## Supplied passage
_____

Phillies Hit Hard By SI Cover Jinx
Roy Halladay allowed a lowly photographer to gaze upon his exquisite human form long enough to grace the cover of Sports Illustrated’s annual MLB preview issue, which hit newsstands earlier this week. Since then, a series of unfortunate developments are threatening to derail the Phillies’ quest for a third straight National League pennant. Is this the ballyhooed cover jinx at work? You be the judge:
Jayson Werth shaved his beard.
The beard captured the hearts of not only the Phillies’ faithful, but fans across the country, and probably the world over. The Internet, which had not seen a new meme in years, could scarcely move quickly enough to poorly Photoshop Werth’s glorious new locks onto pictures of Jesus, Santa Claus, Zeus, and Jeff Bridges (who are really all the same person, if you think about it). So why would Werth return to the chin strap, which pretty much looks like a vagina? Clearly, he is under the influence of some sort of Manchurian Candidate type deal. If he starts hacking at pitches like Jeff Francoeur, abandon all hope for anything that is good and decent in this world, for we have entered dark times.
Joe Blanton is out 3-6 weeks with a strained oblique.

_____

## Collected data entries
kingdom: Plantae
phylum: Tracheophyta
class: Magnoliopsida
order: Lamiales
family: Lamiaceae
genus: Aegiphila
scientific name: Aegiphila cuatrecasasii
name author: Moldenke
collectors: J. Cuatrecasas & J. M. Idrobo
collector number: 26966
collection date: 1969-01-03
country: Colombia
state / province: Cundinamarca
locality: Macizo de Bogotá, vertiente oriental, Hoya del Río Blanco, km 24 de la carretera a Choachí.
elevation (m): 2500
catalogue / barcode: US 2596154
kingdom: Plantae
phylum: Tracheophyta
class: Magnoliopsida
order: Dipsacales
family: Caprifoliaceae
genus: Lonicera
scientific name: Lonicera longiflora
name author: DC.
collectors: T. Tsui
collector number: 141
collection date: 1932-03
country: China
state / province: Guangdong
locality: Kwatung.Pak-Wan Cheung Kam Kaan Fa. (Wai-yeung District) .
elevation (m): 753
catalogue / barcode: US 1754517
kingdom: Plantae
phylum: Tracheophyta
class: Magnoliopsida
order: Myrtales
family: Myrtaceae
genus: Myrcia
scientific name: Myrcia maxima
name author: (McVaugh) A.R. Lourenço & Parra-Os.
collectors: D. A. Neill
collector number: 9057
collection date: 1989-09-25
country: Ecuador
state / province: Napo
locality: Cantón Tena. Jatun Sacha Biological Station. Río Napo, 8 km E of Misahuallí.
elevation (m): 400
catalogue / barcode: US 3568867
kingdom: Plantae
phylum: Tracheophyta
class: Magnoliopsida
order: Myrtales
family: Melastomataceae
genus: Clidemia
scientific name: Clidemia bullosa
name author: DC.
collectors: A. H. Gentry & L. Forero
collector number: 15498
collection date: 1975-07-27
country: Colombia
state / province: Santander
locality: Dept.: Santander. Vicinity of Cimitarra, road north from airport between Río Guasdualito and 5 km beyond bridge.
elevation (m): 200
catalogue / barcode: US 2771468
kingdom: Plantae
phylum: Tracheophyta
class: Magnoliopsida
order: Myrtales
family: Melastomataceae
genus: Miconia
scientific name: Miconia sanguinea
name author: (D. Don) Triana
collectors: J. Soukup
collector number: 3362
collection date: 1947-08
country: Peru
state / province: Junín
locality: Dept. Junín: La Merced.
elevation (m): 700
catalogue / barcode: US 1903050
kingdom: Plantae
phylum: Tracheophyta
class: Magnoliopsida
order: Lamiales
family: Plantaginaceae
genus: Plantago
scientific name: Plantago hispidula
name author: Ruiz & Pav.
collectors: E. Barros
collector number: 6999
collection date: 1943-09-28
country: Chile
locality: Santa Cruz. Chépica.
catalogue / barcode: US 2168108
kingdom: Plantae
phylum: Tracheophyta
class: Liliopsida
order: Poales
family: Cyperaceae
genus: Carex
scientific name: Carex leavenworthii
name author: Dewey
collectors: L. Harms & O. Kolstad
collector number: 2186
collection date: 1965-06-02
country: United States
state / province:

_____

Reproduce the whole text above about the Phillies and the Sports Illustrated cover jinx, word for word.

## Written solution
Phillies Hit Hard By SI Cover Jinx
Roy Halladay allowed a lowly photographer to gaze upon his exquisite human form long enough to grace the cover of Sports Illustrated’s annual MLB preview issue, which hit newsstands earlier this week. Since then, a series of unfortunate developments are threatening to derail the Phillies’ quest for a third straight National League pennant. Is this the ballyhooed cover jinx at work? You be the judge:
Jayson Werth shaved his beard.
The beard captured the hearts of not only the Phillies’ faithful, but fans across the country, and probably the world over. The Internet, which had not seen a new meme in years, could scarcely move quickly enough to poorly Photoshop Werth’s glorious new locks onto pictures of Jesus, Santa Claus, Zeus, and Jeff Bridges (who are really all the same person, if you think about it). So why would Werth return to the chin strap, which pretty much looks like a vagina? Clearly, he is under the influence of some sort of Manchurian Candidate type deal. If he starts hacking at pitches like Jeff Francoeur, abandon all hope for anything that is good and decent in this world, for we have entered dark times.
Joe Blanton is out 3-6 weeks with a strained oblique.